A simple and effective approach to reduce leakage currents in organic photovoltaics (OPVs) is achieved by doping a commonly used hole transporting interlayer (HTL), poly(3,4-ethylenedioxythiophene):poly(styrene sulfonate), PEDOT:PSS, with a metal oxide. The effects of three metal oxide dopants, WO_x, VO_x, and NiO_x, are investigated. From Raman spectra analysis it is found that conversion of the benzoid structure of pristine PEDOT:PSS to a quinoid structure increases after metal oxide doping during thin-film processing. X-ray photoelectron spectroscopy also reveals that metal oxides reduce phase separation between PEDOT⁺ and PSS⁻ polymeric chains, consistent with the decrease in thickness of the insulating phase separated PSS thin-film that forms on the surface of pristine PEDOT:PSS, from 62 Å to 40 ± 5, 57 ± 5, and 55 ± 5 Å, respectively for WO_x, VO_x, and NiO_x incorporation. For the case of WO_x doping, ultraviolet photoelectron spectroscopic depicts work function enhancement from 4.84 eV (PEDOT:PSS) to 5.15 eV (PEDOT:PSS:WO_x).

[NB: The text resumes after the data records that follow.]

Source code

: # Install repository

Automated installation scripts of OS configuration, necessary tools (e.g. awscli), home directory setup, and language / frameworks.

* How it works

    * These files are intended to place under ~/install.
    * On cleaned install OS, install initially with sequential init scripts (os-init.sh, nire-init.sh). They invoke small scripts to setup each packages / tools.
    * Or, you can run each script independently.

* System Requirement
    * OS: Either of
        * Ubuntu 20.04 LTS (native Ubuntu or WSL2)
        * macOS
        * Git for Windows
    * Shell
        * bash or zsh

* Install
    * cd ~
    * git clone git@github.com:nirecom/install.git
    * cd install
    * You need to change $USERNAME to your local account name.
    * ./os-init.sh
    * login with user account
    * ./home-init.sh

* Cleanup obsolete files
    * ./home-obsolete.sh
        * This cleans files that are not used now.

By employing metal oxide incorporated PEDOT:PSS thin films as hole transporting layers in a bulk heterojunction (BHJ) organic photovoltaic (OPV) (poly(3-hexylthiophene) (P3HT) and C₆₀ derivative, [6,6]-phenyl-C₆₀-butyric acid methyl ester (IC₆₀BA)), leakage current decreased from ∼30 × 10⁻⁸ to ∼4 × 10⁻⁸ A cm⁻². The reproducibility of these effects of metal oxide doped PEDOT:PSS on OPV performance is also confirmed in two other BHJs (PTB7:PC₇₀BM and PBDTTT:EFT:PC₇₀BM).